「伝える力、受け取る力」ザ・トライブ Hiroki Abeさんの映画レビュー(感想・評価)
伝える力、受け取る力
まずは他の方も触れている通り、字幕や吹き替えなど一切なしの全編手話で構成された物語です。主軸をティーンエイジャーの刹那的な愛と憎悪に主題を置きながらも、ワンカット長回しや非常に乾いた暴力描写は息を飲むほどに圧倒されます。
今作を見て一番に感じたことはタイトルにした、伝える力、受け取る力ということ、本作の登場人物は伝えることを全くと言っていいほど信用していない。これでもかというくらい激しく伝えたいことを伝えたい相手に向ける。受け取る側も手話で伝える言葉なんざ全く信用せずに何度も何度も聞き返す。まるでその相手を切り刻むように手話を駆使して相手に思いを伝えていきます。

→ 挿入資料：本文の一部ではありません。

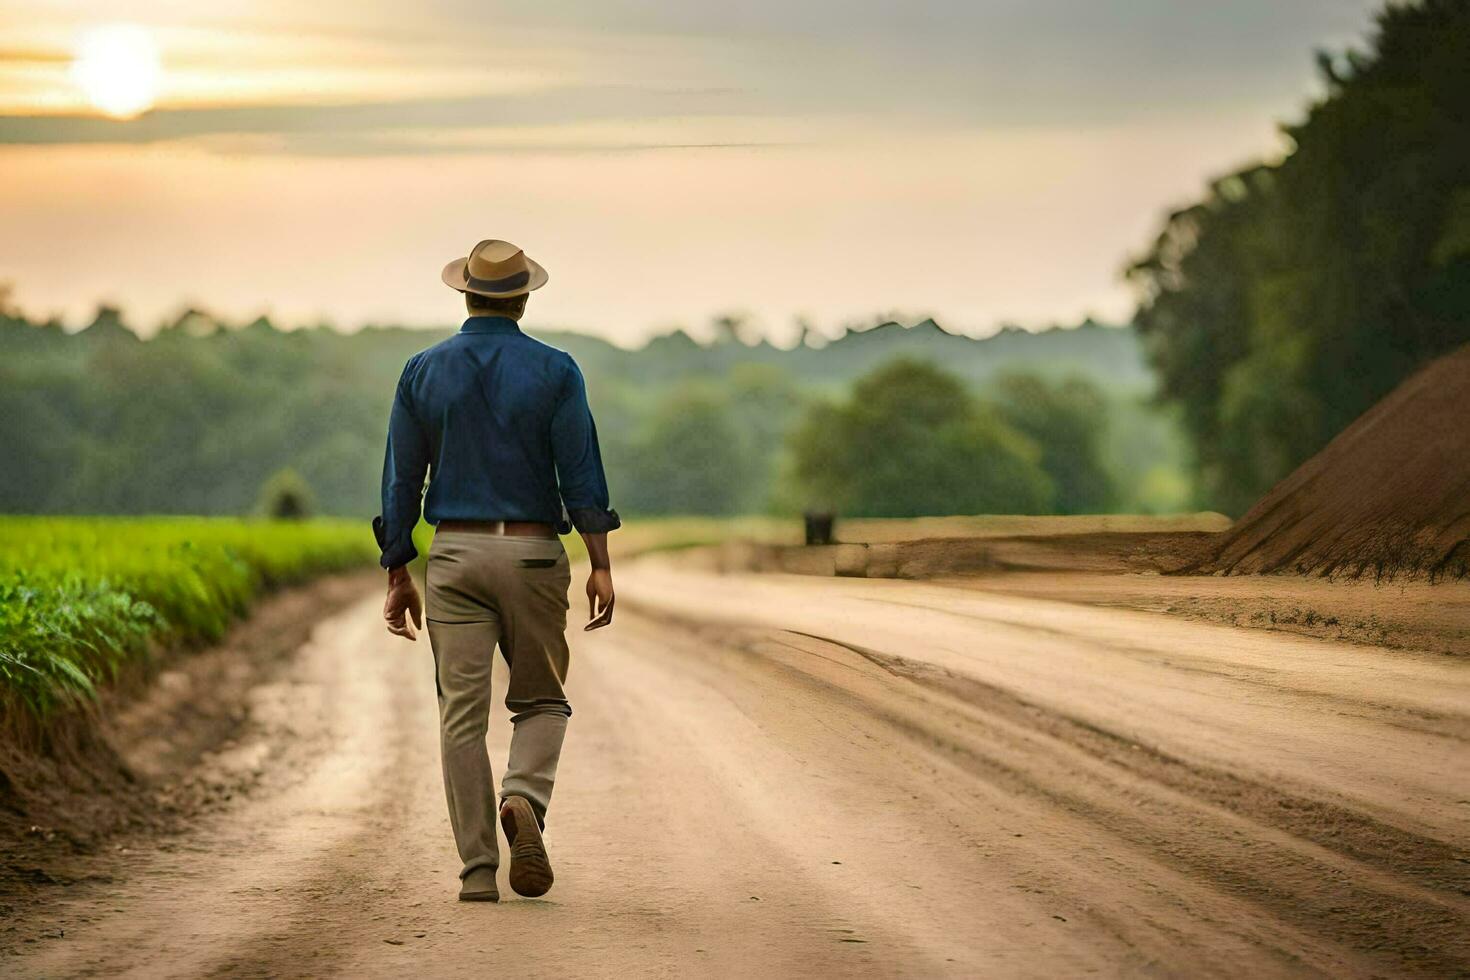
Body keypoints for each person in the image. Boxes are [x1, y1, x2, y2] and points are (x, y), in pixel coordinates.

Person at [374, 239, 619, 903]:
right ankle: (523, 798)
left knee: (460, 717)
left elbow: (402, 480)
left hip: (454, 554)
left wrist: (398, 570)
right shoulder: (557, 371)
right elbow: (583, 474)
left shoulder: (421, 370)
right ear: (524, 298)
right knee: (541, 699)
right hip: (534, 552)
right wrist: (599, 563)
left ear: (466, 294)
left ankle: (478, 872)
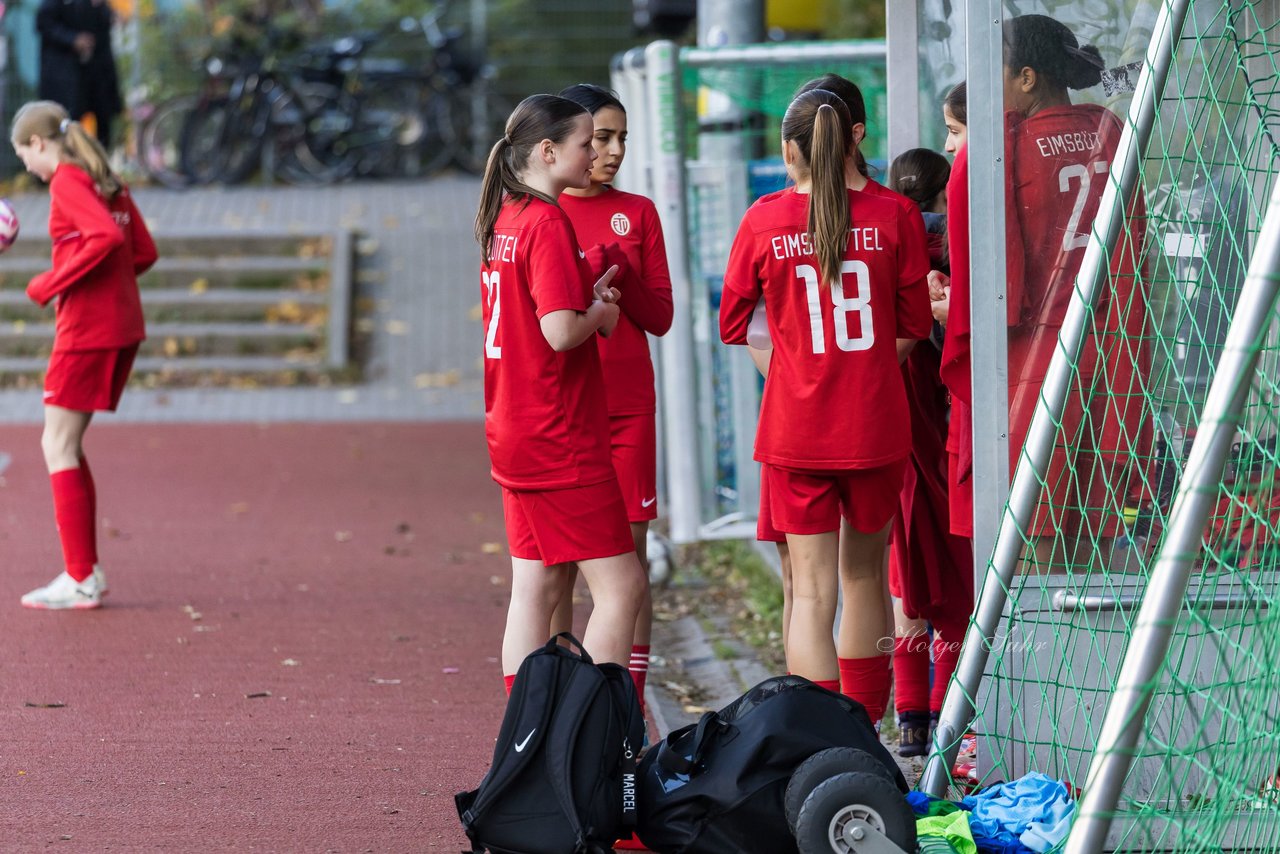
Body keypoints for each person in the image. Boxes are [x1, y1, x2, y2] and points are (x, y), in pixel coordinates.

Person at [720, 88, 932, 724]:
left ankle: (814, 742)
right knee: (866, 579)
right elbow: (914, 324)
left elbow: (734, 323)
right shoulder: (897, 215)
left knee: (812, 592)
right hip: (874, 425)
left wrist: (794, 372)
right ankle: (864, 733)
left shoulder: (764, 219)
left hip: (795, 430)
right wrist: (858, 370)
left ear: (791, 151)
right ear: (853, 141)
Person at [939, 14, 1149, 558]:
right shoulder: (1110, 128)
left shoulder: (993, 150)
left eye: (995, 74)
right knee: (1092, 529)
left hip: (1029, 357)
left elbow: (987, 290)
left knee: (1028, 538)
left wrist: (950, 313)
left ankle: (1031, 647)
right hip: (1110, 346)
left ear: (1026, 77)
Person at [474, 93, 648, 689]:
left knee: (538, 586)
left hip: (513, 427)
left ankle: (527, 739)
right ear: (548, 152)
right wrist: (599, 314)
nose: (596, 152)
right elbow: (558, 332)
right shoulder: (547, 220)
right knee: (623, 587)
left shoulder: (506, 215)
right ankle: (591, 729)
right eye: (586, 142)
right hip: (558, 434)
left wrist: (584, 295)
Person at [551, 83, 673, 711]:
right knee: (559, 572)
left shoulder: (640, 211)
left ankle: (628, 712)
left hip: (627, 407)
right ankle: (555, 710)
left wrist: (620, 267)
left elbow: (661, 318)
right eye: (602, 137)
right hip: (563, 414)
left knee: (629, 569)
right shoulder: (536, 213)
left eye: (622, 137)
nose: (615, 150)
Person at [12, 101, 155, 609]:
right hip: (121, 327)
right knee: (67, 444)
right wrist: (107, 292)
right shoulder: (105, 177)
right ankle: (85, 571)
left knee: (56, 445)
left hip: (86, 332)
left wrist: (50, 283)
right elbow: (143, 252)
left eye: (23, 155)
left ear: (38, 143)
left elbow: (105, 237)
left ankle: (79, 578)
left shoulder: (68, 181)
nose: (26, 167)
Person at [884, 147, 973, 755]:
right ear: (946, 196)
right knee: (955, 572)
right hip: (948, 428)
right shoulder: (953, 245)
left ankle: (911, 715)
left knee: (903, 568)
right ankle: (947, 713)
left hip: (891, 427)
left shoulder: (879, 239)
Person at [36, 0, 122, 148]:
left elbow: (104, 22)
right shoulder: (53, 5)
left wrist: (107, 13)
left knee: (103, 120)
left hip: (97, 71)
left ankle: (99, 165)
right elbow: (44, 24)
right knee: (66, 122)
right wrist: (72, 39)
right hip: (65, 74)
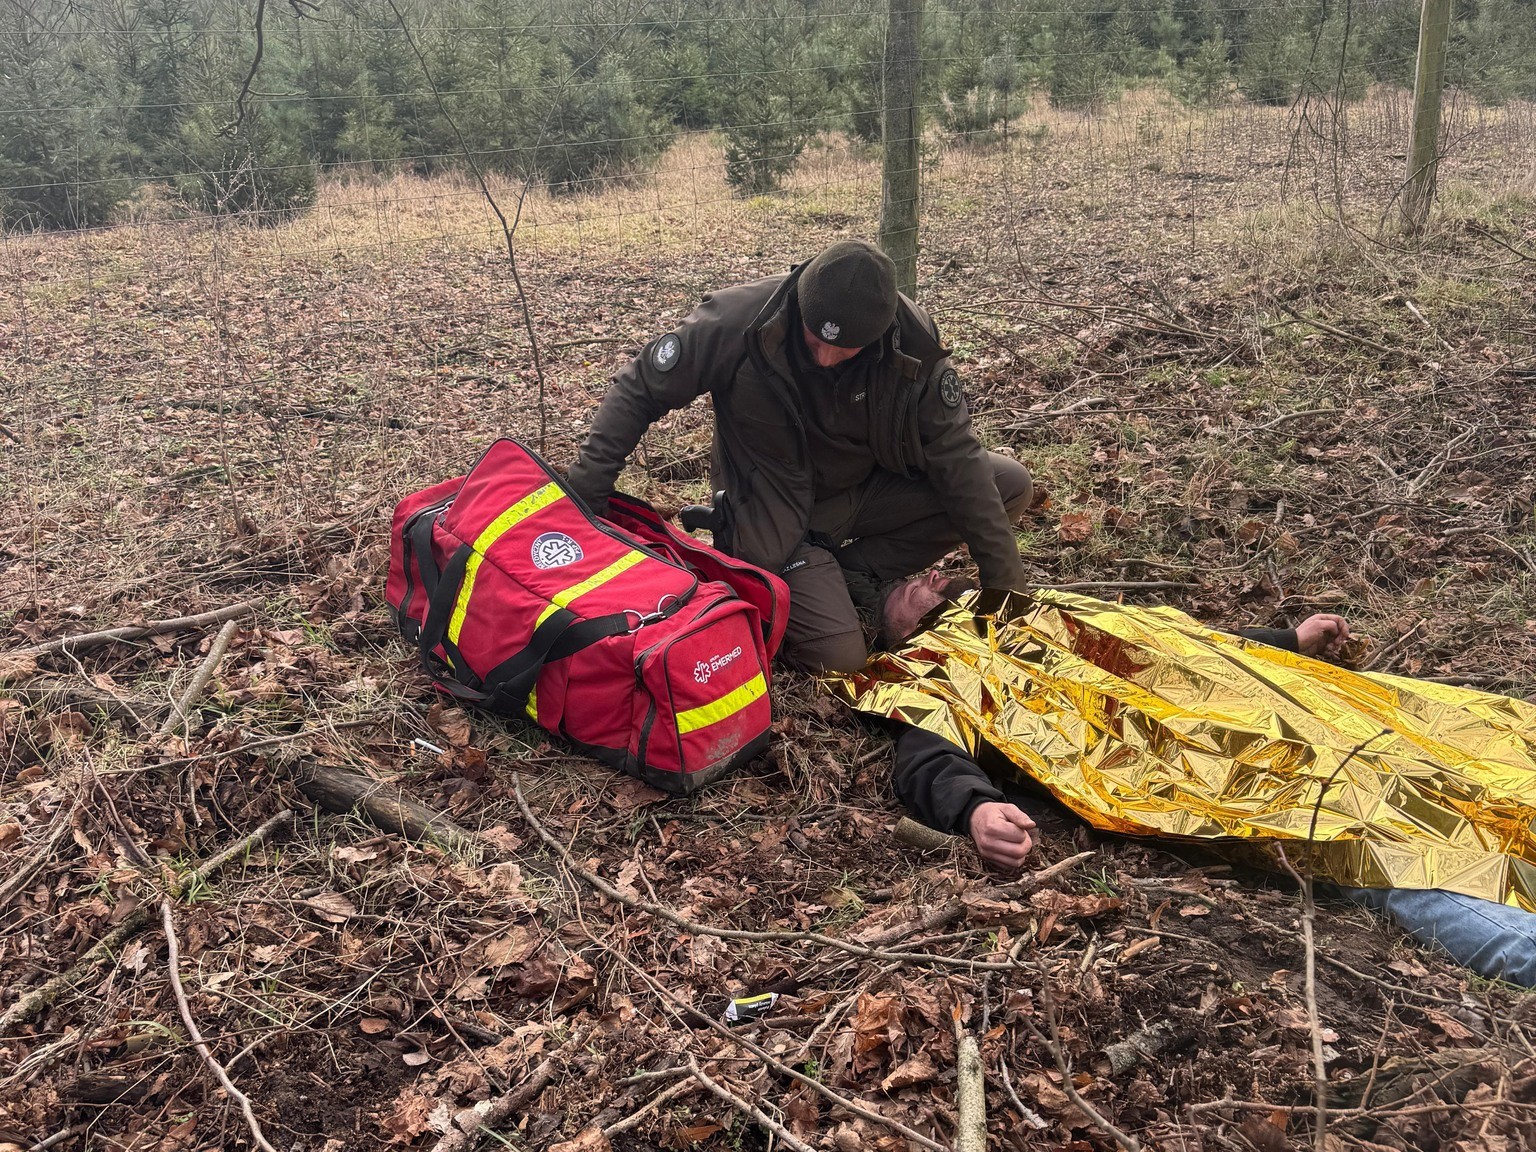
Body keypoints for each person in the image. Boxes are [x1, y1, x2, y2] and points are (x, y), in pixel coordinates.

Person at [565, 240, 1032, 675]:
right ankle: (815, 582)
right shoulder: (741, 320)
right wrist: (586, 495)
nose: (826, 359)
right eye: (814, 342)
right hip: (772, 518)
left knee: (1008, 483)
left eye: (845, 350)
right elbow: (639, 389)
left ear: (879, 334)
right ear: (799, 305)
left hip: (861, 494)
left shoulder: (911, 346)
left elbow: (959, 458)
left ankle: (856, 572)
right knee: (841, 658)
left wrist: (1007, 595)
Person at [878, 568, 1352, 870]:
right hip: (1180, 768)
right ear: (897, 631)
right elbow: (929, 753)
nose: (933, 575)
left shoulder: (1035, 608)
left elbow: (1167, 645)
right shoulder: (930, 667)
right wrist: (975, 810)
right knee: (1348, 828)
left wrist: (1286, 641)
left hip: (1265, 707)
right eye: (911, 584)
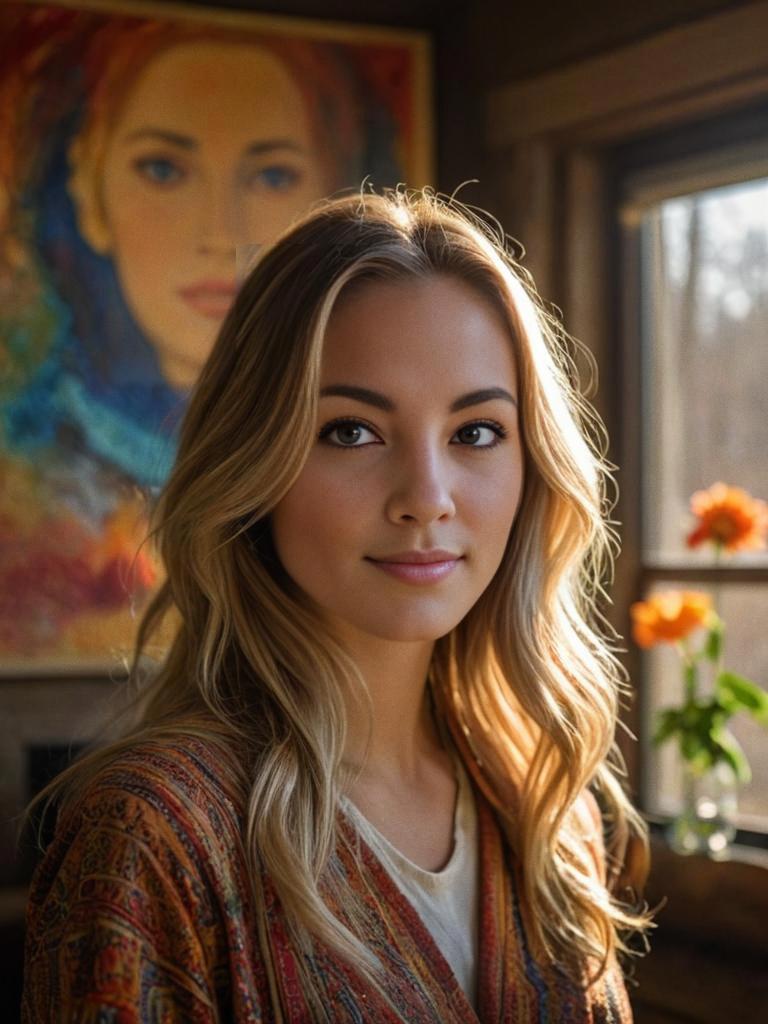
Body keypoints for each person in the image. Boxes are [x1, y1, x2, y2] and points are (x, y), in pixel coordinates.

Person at [21, 187, 654, 1022]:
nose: (427, 498)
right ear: (257, 467)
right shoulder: (152, 838)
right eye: (351, 431)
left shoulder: (538, 804)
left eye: (476, 433)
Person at [0, 7, 401, 661]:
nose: (220, 232)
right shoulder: (31, 468)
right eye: (163, 169)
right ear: (89, 190)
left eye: (272, 175)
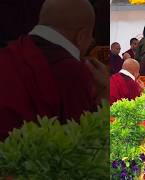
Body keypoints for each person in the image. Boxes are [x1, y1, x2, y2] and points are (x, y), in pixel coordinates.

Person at [0, 0, 107, 140]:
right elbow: (84, 146)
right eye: (90, 38)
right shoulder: (73, 72)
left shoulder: (9, 53)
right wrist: (105, 94)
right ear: (81, 36)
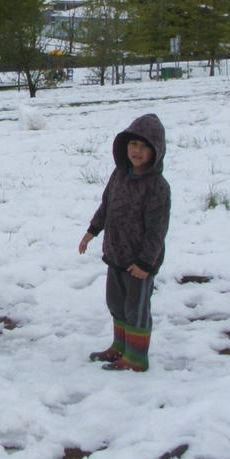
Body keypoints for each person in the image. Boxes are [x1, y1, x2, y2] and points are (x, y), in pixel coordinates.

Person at [78, 112, 170, 372]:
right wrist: (92, 231)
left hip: (139, 263)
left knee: (136, 309)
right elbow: (106, 206)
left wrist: (145, 262)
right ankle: (120, 347)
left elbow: (157, 230)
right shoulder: (119, 175)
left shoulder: (157, 187)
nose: (136, 151)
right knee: (116, 304)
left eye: (143, 146)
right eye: (132, 144)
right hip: (116, 255)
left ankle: (137, 357)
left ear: (156, 150)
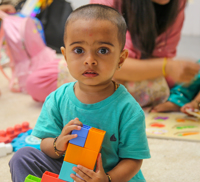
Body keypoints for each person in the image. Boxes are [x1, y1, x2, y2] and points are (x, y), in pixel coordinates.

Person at [9, 4, 151, 182]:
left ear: (121, 58)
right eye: (78, 50)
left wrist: (105, 181)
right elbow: (45, 144)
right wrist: (58, 145)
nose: (90, 60)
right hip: (64, 174)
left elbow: (133, 160)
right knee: (22, 157)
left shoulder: (128, 109)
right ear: (65, 56)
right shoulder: (57, 98)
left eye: (102, 50)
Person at [26, 0, 200, 106]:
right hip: (123, 70)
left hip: (132, 70)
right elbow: (106, 61)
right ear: (64, 53)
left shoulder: (177, 5)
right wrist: (165, 66)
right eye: (77, 50)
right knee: (39, 81)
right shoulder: (108, 6)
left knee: (173, 82)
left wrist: (165, 67)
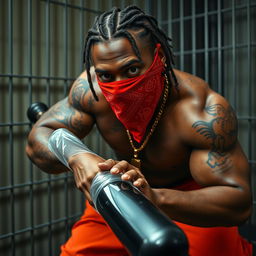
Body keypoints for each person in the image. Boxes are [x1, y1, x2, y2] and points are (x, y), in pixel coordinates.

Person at [26, 5, 253, 256]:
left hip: (188, 200)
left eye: (132, 70)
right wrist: (75, 156)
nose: (119, 86)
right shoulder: (92, 90)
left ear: (160, 56)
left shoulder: (201, 111)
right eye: (106, 75)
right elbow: (40, 135)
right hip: (121, 190)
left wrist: (156, 197)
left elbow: (238, 203)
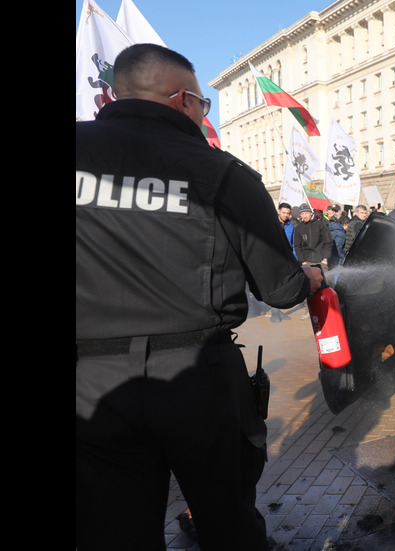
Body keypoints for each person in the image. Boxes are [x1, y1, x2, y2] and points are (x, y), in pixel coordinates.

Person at [76, 44, 323, 550]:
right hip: (197, 378)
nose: (201, 113)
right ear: (181, 100)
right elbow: (279, 290)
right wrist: (312, 280)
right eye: (201, 103)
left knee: (113, 530)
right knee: (226, 520)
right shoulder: (221, 172)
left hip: (92, 383)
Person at [269, 203, 297, 322]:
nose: (285, 215)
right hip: (273, 260)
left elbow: (293, 244)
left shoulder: (291, 226)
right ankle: (274, 314)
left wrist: (295, 259)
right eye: (283, 212)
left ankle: (279, 312)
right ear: (278, 211)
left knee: (284, 287)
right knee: (274, 287)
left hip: (287, 260)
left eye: (287, 213)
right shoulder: (271, 224)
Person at [325, 204, 347, 269]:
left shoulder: (342, 221)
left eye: (336, 211)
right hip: (334, 260)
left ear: (340, 211)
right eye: (333, 211)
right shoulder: (330, 223)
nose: (334, 213)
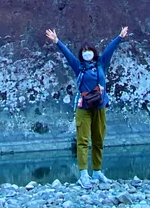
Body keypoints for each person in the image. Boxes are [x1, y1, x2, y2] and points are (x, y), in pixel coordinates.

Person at [45, 25, 129, 187]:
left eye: (89, 50)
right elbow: (67, 55)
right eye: (84, 51)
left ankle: (97, 172)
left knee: (98, 140)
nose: (87, 53)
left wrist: (119, 37)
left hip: (100, 106)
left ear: (94, 53)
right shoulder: (79, 67)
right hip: (83, 107)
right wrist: (57, 41)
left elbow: (110, 49)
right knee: (82, 140)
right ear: (82, 55)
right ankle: (83, 174)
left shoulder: (101, 64)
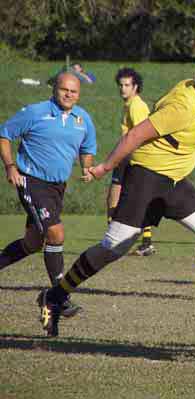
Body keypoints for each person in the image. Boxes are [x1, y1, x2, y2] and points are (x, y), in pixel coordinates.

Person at [37, 64, 195, 337]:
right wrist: (105, 167)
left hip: (172, 182)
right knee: (112, 248)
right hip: (146, 180)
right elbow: (134, 135)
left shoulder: (191, 88)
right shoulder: (182, 109)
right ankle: (55, 296)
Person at [0, 72, 97, 318]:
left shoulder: (82, 118)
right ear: (55, 89)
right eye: (64, 89)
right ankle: (59, 296)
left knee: (33, 242)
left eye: (73, 91)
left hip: (57, 187)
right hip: (31, 181)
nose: (68, 94)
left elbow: (87, 147)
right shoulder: (36, 112)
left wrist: (87, 166)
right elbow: (4, 134)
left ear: (79, 94)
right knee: (55, 233)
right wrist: (10, 166)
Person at [106, 67, 155, 256]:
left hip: (132, 157)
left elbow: (143, 134)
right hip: (129, 156)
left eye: (127, 85)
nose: (123, 89)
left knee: (114, 197)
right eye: (121, 85)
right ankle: (145, 242)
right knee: (133, 199)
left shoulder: (136, 106)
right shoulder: (130, 105)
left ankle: (112, 240)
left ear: (136, 87)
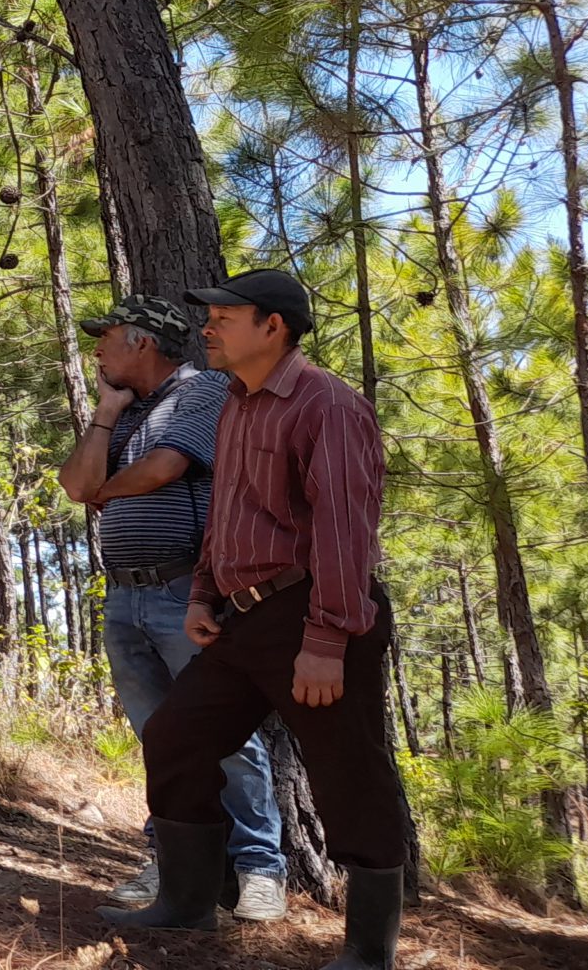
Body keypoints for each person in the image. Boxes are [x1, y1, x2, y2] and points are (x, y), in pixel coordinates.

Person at [102, 270, 407, 970]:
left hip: (313, 610)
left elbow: (344, 530)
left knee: (347, 774)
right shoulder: (236, 404)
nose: (207, 328)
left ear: (274, 326)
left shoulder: (326, 404)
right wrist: (206, 593)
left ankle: (368, 951)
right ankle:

私たちが普段使用する最も基本的なコミニュケーションツール「言語」私たちはいつの間にか言語に頼りきりになってないだろうか?伝える力、受け取る力を言語に任せてしまってないだろうか?そんなことを考えさせられる作品でした。今年は映画の当たり年ですね。
追記 エリックゾンカの「S」を思い出しました。